This week, I wanted to start the conversation about an issue that is a common concern for couples when one person has cognitive decline: changes in intimacy and particularly physical intimacy. This topic is sometimes difficult for the couple to bring up to providers, and providers may not think to ask about it.
I asked our colleague Dr. Glenn Smith, who has significant expertise in this area, for some time to talk about this issue. Below is our exchange. I hope that if you have any questions about intimacy issues, you will feel empowered to talk to others (including your provider) about it. I also hope you find some suggestions that might help you in our discussion below. Please feel free to comment here as well if you have experience with intimacy/relationship changes in your journey with MCI and ways you may have handled this with your partner.
Dr. Dona Locke (DL): Dr. Smith, thanks so much for your time—intimacy can be a difficult topic to discuss in many areas, and for those with memory problems it is no different. What are the most common intimacy issues you see with the couples you work with in the HABIT program?
Dr. Glenn Smith (GS): As you know, in HABIT we refer to the person with MCI as the participant and the person supporting them in the program as their partner. Partners in the program are most often spouses as opposed to adult children or other types of partners. It is challenging for couples in the HABIT program to raise issues of intimacy they may be experiencing. Often they seem to feel that there are more ‘pressing’ issues. However, I think a key pressing issue encountered in the program is closely linked to intimacy issues. In HABIT, we often confront the role changes that are starting to surface because of the MCI. Many partners do not yet see themselves as caregivers, but they are increasingly aware they are taking on what might be seen (by themselves and others) as supervisory roles. The mutuality of the typical romantic relationship is shifting. More than one partner has said some version of “the more I feel like I am parenting the participant, the more I struggle with our intimacy.” Yet MCI is a condition where both the participant and the partner really need ‘validation.’ They need the reassurance that in spite of the cognitive and role changes they are still okay and still connected. And the intimate connection we associate with sex often serves as a strong form of this validation.
DL: I imagine that, to some extent, it can be helpful for the couple to discuss how MCI impacts some of the dynamics in their relationship openly with a therapist. Beyond that open communication, are there specific examples of recommendations you make for couples with intimacy concerns?
GS: In HABIT we are working with couples to find new HABITS to maintain a quality of life in spite of MCI. This philosophy can extend to how they couple connects in their relationship. I think it starts with overt expressions of appreciation and gratitude for how hard each person is working to address the MCI. Increasing verbal communications of reassurance and love can go a long way towards the validation I mentioned above. And then consciously increasing touch through handholding, hugging, and sitting close. Then strengthen these behaviors into habits.
DL: Do you have suggestions for providers like me working in this area for how to query their patients about concerns in this area?
GS: Providers should actively explore role changes with couples confronting MCI. Often just discussing a partner’s frustration with having to take over activities the participant once completed is a gateway to discussing the undeniable loss that there is in MCI. For the participants there is a sense of a loss of wholeness and independence, for the partners a sense of loss of the equal partner. These explorations of loss often segue to discussions of changes in intimacy.
DL: For patients, is there a certain type of provider with whom you’d recommend they raise concerns about intimacy?

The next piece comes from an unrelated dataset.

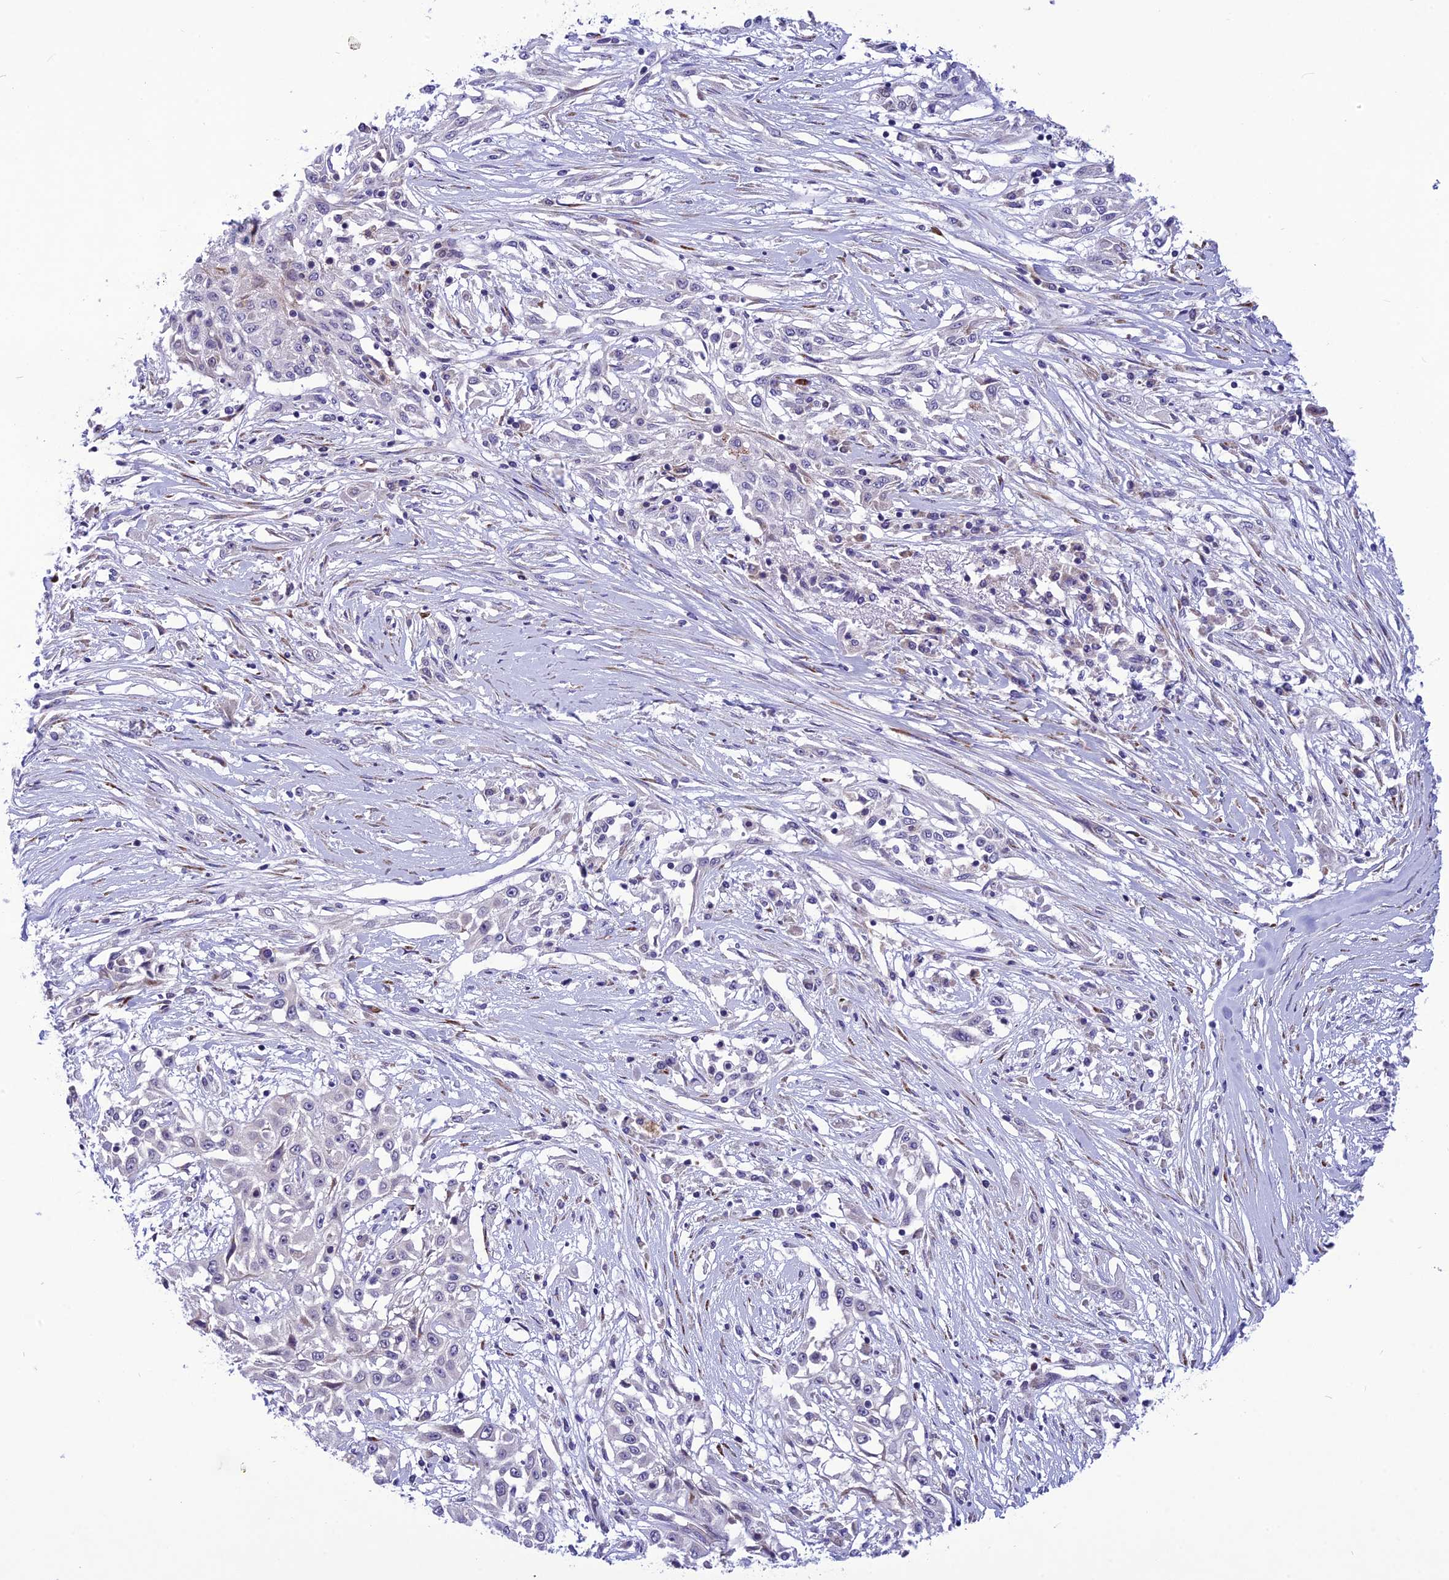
{"staining": {"intensity": "negative", "quantity": "none", "location": "none"}, "tissue": "skin cancer", "cell_type": "Tumor cells", "image_type": "cancer", "snomed": [{"axis": "morphology", "description": "Squamous cell carcinoma, NOS"}, {"axis": "morphology", "description": "Squamous cell carcinoma, metastatic, NOS"}, {"axis": "topography", "description": "Skin"}, {"axis": "topography", "description": "Lymph node"}], "caption": "A high-resolution micrograph shows immunohistochemistry staining of skin cancer, which exhibits no significant expression in tumor cells. The staining was performed using DAB to visualize the protein expression in brown, while the nuclei were stained in blue with hematoxylin (Magnification: 20x).", "gene": "PSMF1", "patient": {"sex": "male", "age": 75}}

GS: I think one of the best places for partners to raise such issues is not so much with healthcare providers per se but in partner support groups. Sharing and normalizing these challenges with others on the same journey can be very helpful.
DL: I really love that suggestion--what a good idea! So often we hear from our patients and partners that "It is just so good to know I'm not alone." I imagine this topic is no different in that respect. And again, some of the most well received suggestions are those our patients and partners receive from each other. That said, are there any intimacy related changes that might indicate a new medical issue or neurologic problem such that you’d recommend the couple mention to their medical provider for further evaluation?
GS: There are two key issues I would flag that might require medical awareness and attention. The first and relatively infrequent situation is when the participant becomes ‘hypersexual”, or persistently interested in sex, and may be making advances that seem inappropriate both in terms of time and target. This can be an indication of disinhibition resulting from changes happening to areas of the brain involved in the judgement and impulse control. Providers may wish to evaluate further for a brain basis for these changes and work with you on managing such behaviors. The second and more common change would be when a participant or partner shows an uncharacteristic loss of libido. This may be a symptom of a lack of initiation and interest in general that comes with certain neurodegenerative conditions. In the context of sleep and appetite changes, as well as increased sadness or irritability, intimacy changes may be another symptom of clinically significant depression, that might be highly treatable.
DL: Dr. Smith--thank you so much for you time! To our readers either living with MCI or partners of those living with MCI, we'd love to hear your feedback on this topic, and any suggestions YOU have for maintaining valued intimacy and connection even when memory change is present.